If the weather outside was 70 kelvin, then we’d have to call the air by the name “vapor” rather than “gas.” (N2 boils at 77K, O2 boils at 90K)
For example, if you have an unsealed tank full of air, and the air contains some “water vapor”, then if you heat the tank and its contents above 100C, the “water vapor” within the tank doesn’t change a bit. However, the terminology changes. We’re now supposed to stop using the term “vapor” and must call it by the name “gas.”
Where all this stuff DOES make a difference is in situations where some of the liquid substance is present. If our tank has a pool of water in it as well as the air and the “water vapor,” then when we try to heat it above 100C, the liquid water boils away and drives the air out of the tank, leaving a gas cloud made of H20 molecules.
Or the reverse: if we have a very hot tank which is entirely full of H2O gas, and if we cool it below 100C, then much of that gas will condense on the walls of the tank, and only a little gas will remain in the space. And now we’re supposed to call that gas by the name “vapor.”

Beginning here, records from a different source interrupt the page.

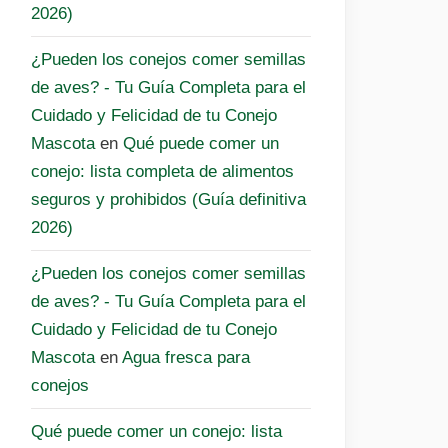
2026)
¿Pueden los conejos comer semillas
de aves? - Tu Guía Completa para el
Cuidado y Felicidad de tu Conejo
Mascota
en
Qué puede comer un
conejo: lista completa de alimentos
seguros y prohibidos (Guía definitiva
2026)
¿Pueden los conejos comer semillas
de aves? - Tu Guía Completa para el
Cuidado y Felicidad de tu Conejo
Mascota
en
Agua fresca para
conejos
Qué puede comer un conejo: lista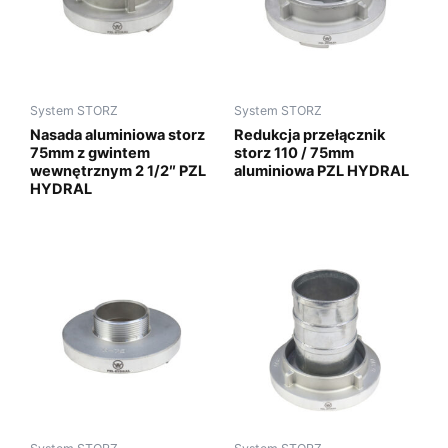
System STORZ
System STORZ
Nasada aluminiowa storz
Redukcja przełącznik
75mm z gwintem
storz 110 / 75mm
wewnętrznym 2 1/2″ PZL
aluminiowa PZL HYDRAL
HYDRAL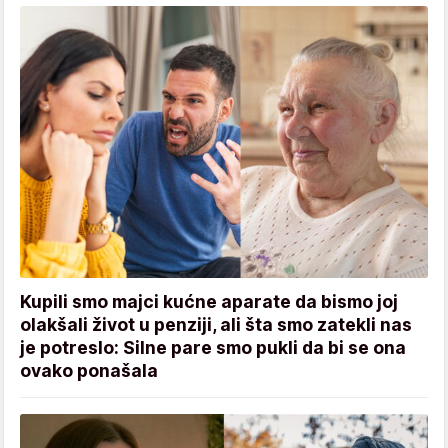
Kupili smo majci kućne aparate da bismo joj
olakšali život u penziji, ali šta smo zatekli nas
je potreslo: Silne pare smo pukli da bi se ona
ovako ponašala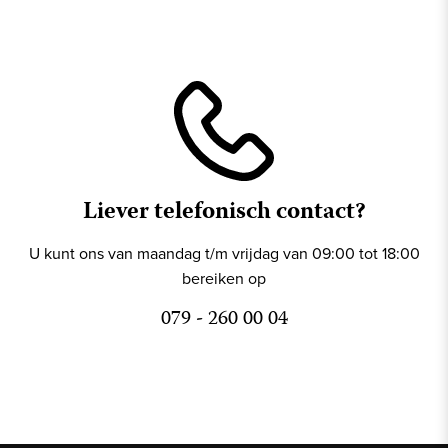
Liever telefonisch contact?
U kunt ons van maandag t/m vrijdag van 09:00 tot 18:00
bereiken op
079 - 260 00 04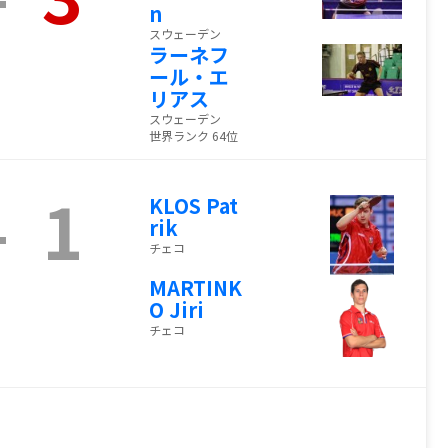
n
スウェーデン
ラーネフ
ール・エ
リアス
スウェーデン
世界ランク 64位
-
1
KLOS Pat
rik
チェコ
MARTINK
O Jiri
チェコ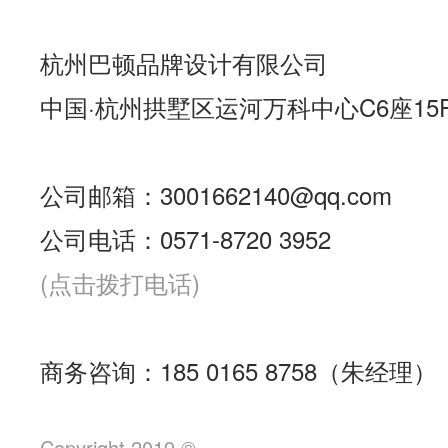
杭州巴顿品牌设计有限公司
中国·杭州拱墅区运河万科中心C6座15
公司邮箱：3001662140@qq.com
公司电话：0571-8720 3952
(点击拨打电话)
商务咨询：185 0165 8758（朱经理）
Copyright 2019 ©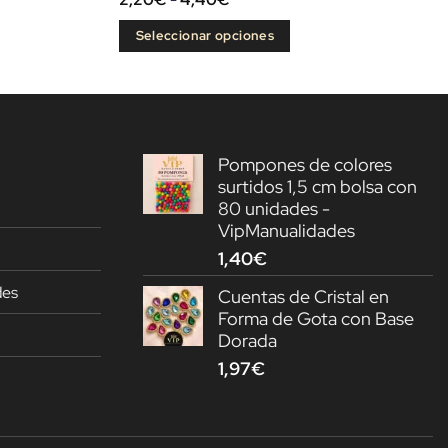
de
precios:
Seleccionar opciones
desde
2,20€
Este
hasta
producto
4,40€
tiene
múltiples
Pompones de colores
variantes.
surtidos 1,5 cm bolsa con
Las
80 unidades -
opciones
VipManualidades
se
1,40
€
pueden
elegir
des
Cuentas de Cristal en
en
Forma de Gota con Base
la
Dorada
página
1,97
€
de
producto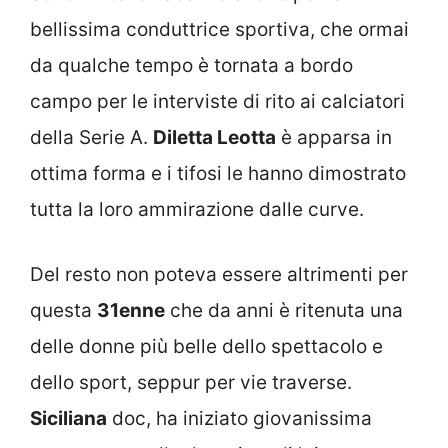
bellissima conduttrice sportiva, che ormai
da qualche tempo è tornata a bordo
campo per le interviste di rito ai calciatori
della Serie A.
Diletta Leotta
è apparsa in
ottima forma e i tifosi le hanno dimostrato
tutta la loro ammirazione dalle curve.
Del resto non poteva essere altrimenti per
questa
31enne
che da anni è ritenuta una
delle donne più belle dello spettacolo e
dello sport, seppur per vie traverse.
Siciliana
doc, ha iniziato giovanissima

PS, the popular definition of the word vapor is “any vaporous matter.” In other words, if you spray water into the air with a high pressure pinhole sprayer, then in the popular sense of the word, those tiny droplets of water are a “vapor.” They’re a “vapor” even though they are actually liquid droplets. Throw a handful of photocopier toner across the room, and the room fills with black “vapor.” Great confusion arises when people believe that the term “water vapor” refers to very small droplets. Nope. It refers to a dry gas, and has nothing to do with suspended liquid droplets. (Ah, but sometimes when you cool a gas in the presence of nucleation centers, some suspended liquid droplets form. Arrg! Those droplets aren’t vapor, since they’re a liquid! The popular definition collides and mixes with the strict scientific definition, and nobody can pry them apart again.)
Thanks for all the responses. Looks like I’ve learned a few things here about the mysterious behavior of water. So can someone confirm the following?

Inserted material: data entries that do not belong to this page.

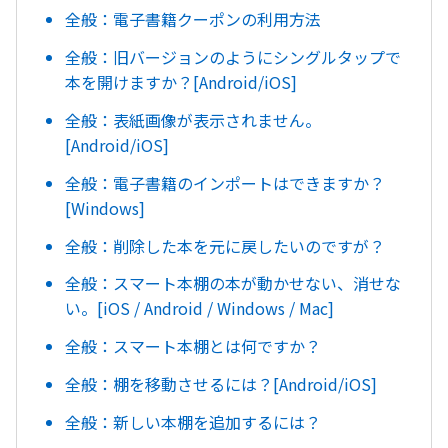
全般：電子書籍クーポンの利用方法
全般：旧バージョンのようにシングルタップで
本を開けますか？[Android/iOS]
全般：表紙画像が表示されません。
[Android/iOS]
全般：電子書籍のインポートはできますか？
[Windows]
全般：削除した本を元に戻したいのですが？
全般：スマート本棚の本が動かせない、消せな
い。[iOS / Android / Windows / Mac]
全般：スマート本棚とは何ですか？
全般：棚を移動させるには？[Android/iOS]
全般：新しい本棚を追加するには？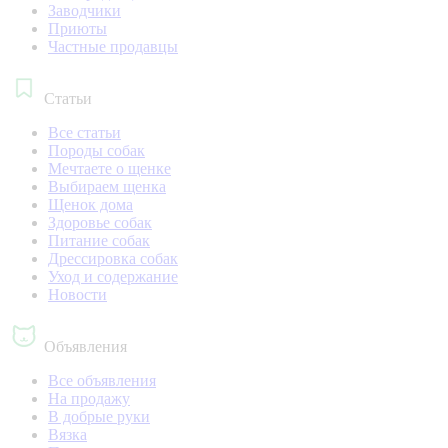
Заводчики
Приюты
Частные продавцы
Статьи
Все статьи
Породы собак
Мечтаете о щенке
Выбираем щенка
Щенок дома
Здоровье собак
Питание собак
Дрессировка собак
Уход и содержание
Новости
Объявления
Все объявления
На продажу
В добрые руки
Вязка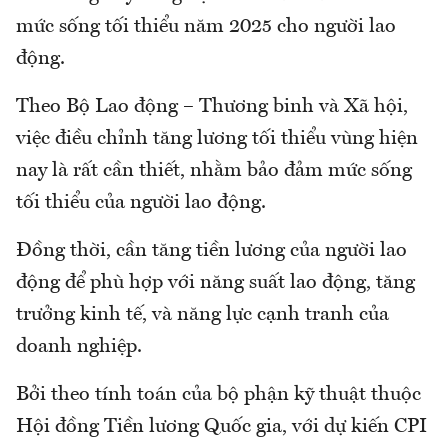
mức sống tối thiểu năm 2025 cho người lao
động.
Theo Bộ Lao động – Thương binh và Xã hội,
việc điều chỉnh tăng lương tối thiểu vùng hiện
nay là rất cần thiết, nhằm bảo đảm mức sống
tối thiểu của người lao động.
Đồng thời, cần tăng tiền lương của người lao
động để phù hợp với năng suất lao động, tăng
trưởng kinh tế, và năng lực cạnh tranh của
doanh nghiệp.
Bởi theo tính toán của bộ phận kỹ thuật thuộc
Hội đồng Tiền lương Quốc gia, với dự kiến CPI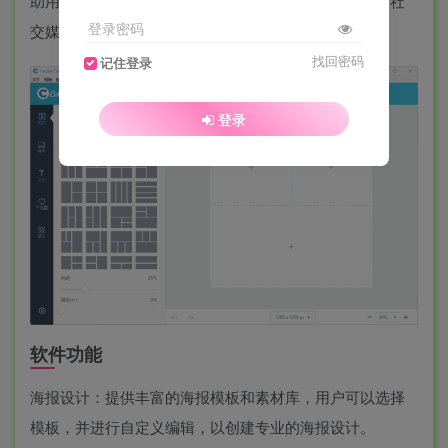
助用户轻松创建各种类型的设计作品，如海报、名片、社
登录密码
交媒体广告图片等。
找回密码
记住登录
登录
软件功能
海报设计：提供丰富的海报模板和素材库，用户可以选择
模板，并进行自定义编辑，以创建专业的海报设计。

Let’s say I have an oven set to 200 °C. I pump water into it, all the while maintaining the oven (and the inside walls) at 200 °C. Are you saying that, no matter how much water I pump into the oven, the water will be in the gas phase?

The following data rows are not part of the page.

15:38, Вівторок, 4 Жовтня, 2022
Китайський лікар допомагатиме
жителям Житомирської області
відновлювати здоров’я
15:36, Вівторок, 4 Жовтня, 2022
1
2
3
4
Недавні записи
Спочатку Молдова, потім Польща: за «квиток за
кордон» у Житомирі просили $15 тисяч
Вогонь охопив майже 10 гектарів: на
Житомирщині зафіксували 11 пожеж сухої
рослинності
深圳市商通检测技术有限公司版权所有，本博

I have a piston and cylinder. I fill the chamber with air, then slowly compress it. Assuming the temperature remains at ambient, will water condense out of the air after I reach a certain pressure? Is this why water accumulates in the bottom of air compressors (and rusts them out)?
That depends on whether your oven is airtight. If it is not, then the gases and vapours inside will leak out, and the pressure will never rise above 1 atmosphere. But the saturated vapour pressure of water at 200 C is above one atmosphere, so you will never achieve a saturated vapour. Whatever water you introduce will boil away.
But if the oven is airtight (and therefore more of a pressure cooker) you will be able to achieve a situation with liquid water at 200 C in equilibrium with a high-pressure vapour (“live steam”).
Condensation depends on the partial pressure of the vapour, not the total pressure, but yes.
Here this evening the relative humity is 62% (the weather report just told me so). That means that the partial pressure of the water vapour in the air here now is 62% of the saturated vapour pressure of water at the prevailing temperature (which is 19.7 C). If I were to take a sample of the air in this room in an airtight cylinder, and use a piston to compress it to 62% of its original volume, but maintain its temperature of 19.7 C, I would raise the pressure in the cylinder to 1.613 atmospheres. I would also, incidentally, raise the pressure of the water vapour to satuartion point. Any further compression wouls induce condensation on nucleation sites and cool surfaces.